West Anchorage High School senior Kylie Carig said that everyone has potential to be a leader. 

“We don’t always get the chance to explore that because other people may have claimed those spots,” she said. “But speaking out on what you are passionate about can help you lead.”

Having your voice heard can be particularly challenging in group settings. Students learned that effective leaders learn how to draw out quieter voices. 

“A lot of employers aren’t just looking at your technical skills, but also at your leadership potential and how you work with a team,” Callison said. She led students through an exercise that highlighted how groups typically outperform individuals. “That’s why corporations love teams and why it’s important to learn how you can help the team function.” 
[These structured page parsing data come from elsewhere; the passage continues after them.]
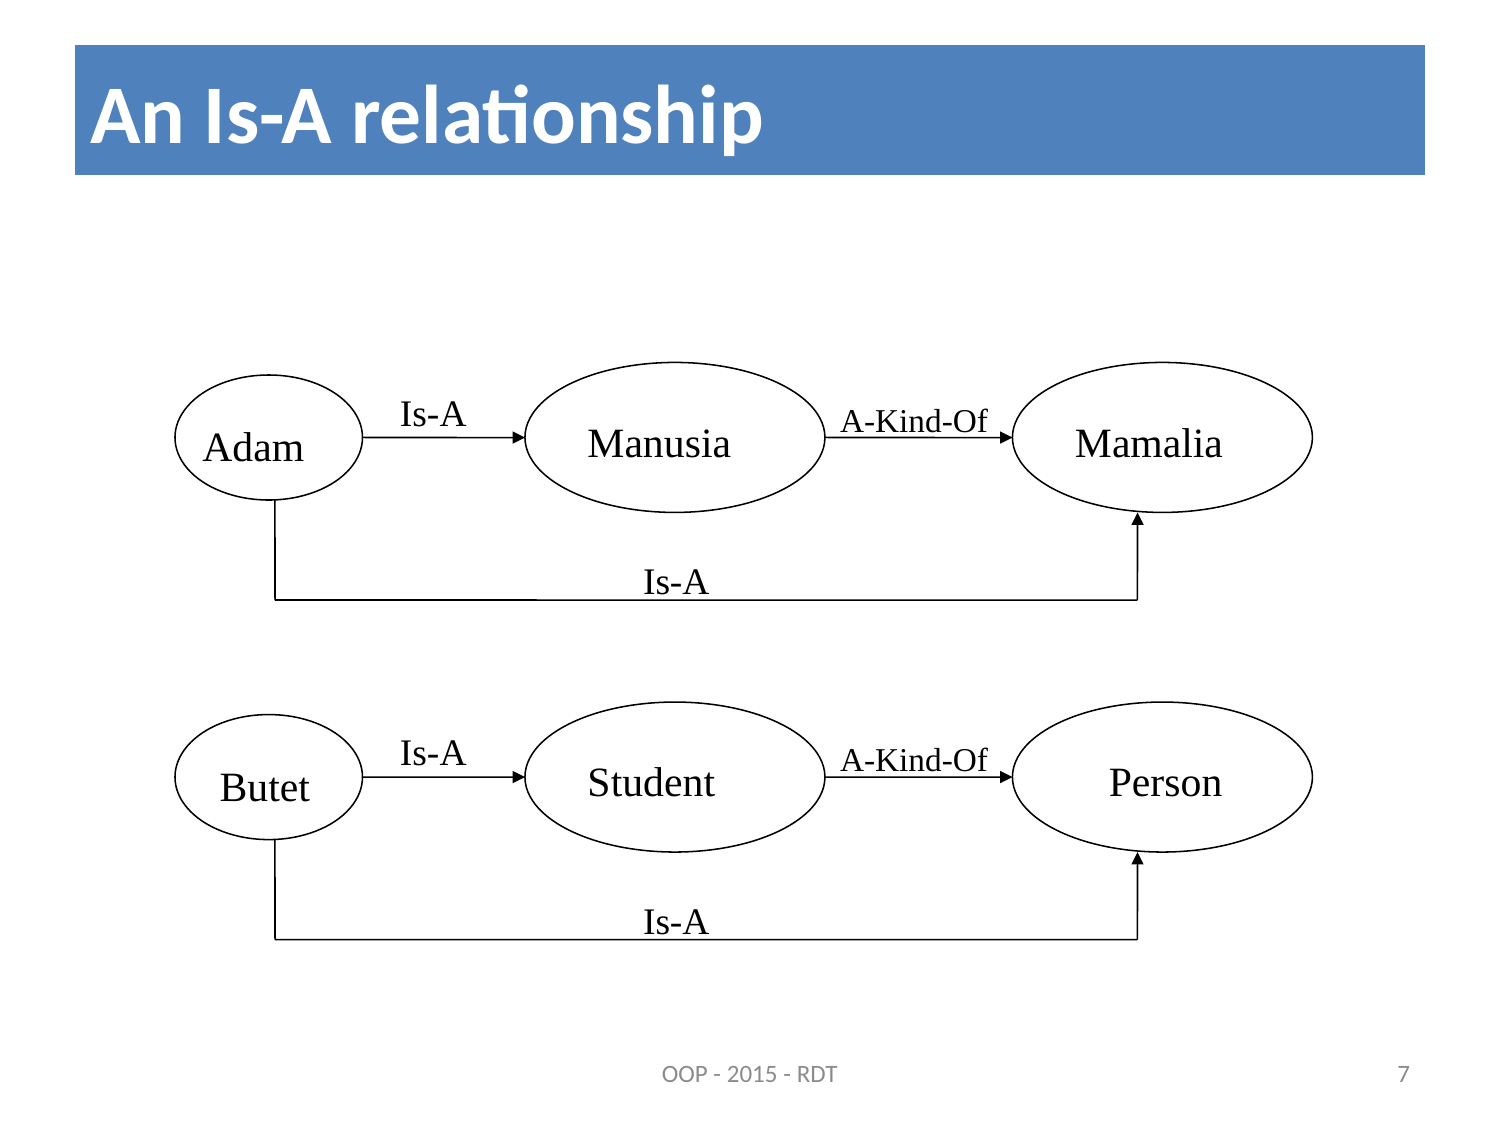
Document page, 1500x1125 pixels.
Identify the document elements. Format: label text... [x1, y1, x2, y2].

footer OOP - 2015 - RDT [512, 1042, 988, 1103]
text_box A-Kind-Of [825, 391, 1003, 446]
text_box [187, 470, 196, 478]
text_box Is-A [385, 720, 482, 781]
title An Is-A relationship [75, 45, 1425, 175]
text_box [1003, 772, 1013, 782]
text_box Student [572, 747, 730, 813]
text_box Is-A [628, 889, 725, 950]
text_box [524, 362, 825, 513]
text_box Is-A [628, 550, 725, 610]
text_box [525, 702, 825, 853]
text_box [482, 770, 526, 784]
slide_number 7 [1074, 1042, 1425, 1103]
text_box [174, 714, 363, 840]
text_box Mamalia [1060, 408, 1238, 473]
text_box [1012, 702, 1313, 853]
text_box [174, 375, 363, 501]
text_box Person [1093, 747, 1238, 813]
text_box [1003, 432, 1013, 443]
text_box A-Kind-Of [825, 730, 1003, 786]
text_box Manusia [572, 408, 747, 473]
text_box [1012, 362, 1313, 513]
text_box [1131, 852, 1144, 940]
text_box [1131, 512, 1144, 601]
text_box Is-A [385, 381, 482, 441]
text_box [482, 431, 526, 444]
Students immediately experience a high-pressure team situation by working in groups to develop a small business idea from scratch in just 45 minutes and then pitching their ideas to a panel of judges. Their ideas ranged from a “Cozy Caffe” that offered affordable and fun child care to “Glassoptics,” eye-glasses with a computer chip and app that would automatically scan your eyes to keep your lens prescription up-to-date. 

“It was fun to come up with business ideas and also great hearing the other pitches,” said Lucky. “They were ideas I never would have thought about.”

He summed up his activity-packed Academy experiences in three words: “Worth my time.”

“Academies like this are enriched by participation from our community,” Nelson said. “We appreciate support from Credit Union 1, accounting firm BDO, all the speed mentors and the UAA TRIO program, who helped make the academies a success.”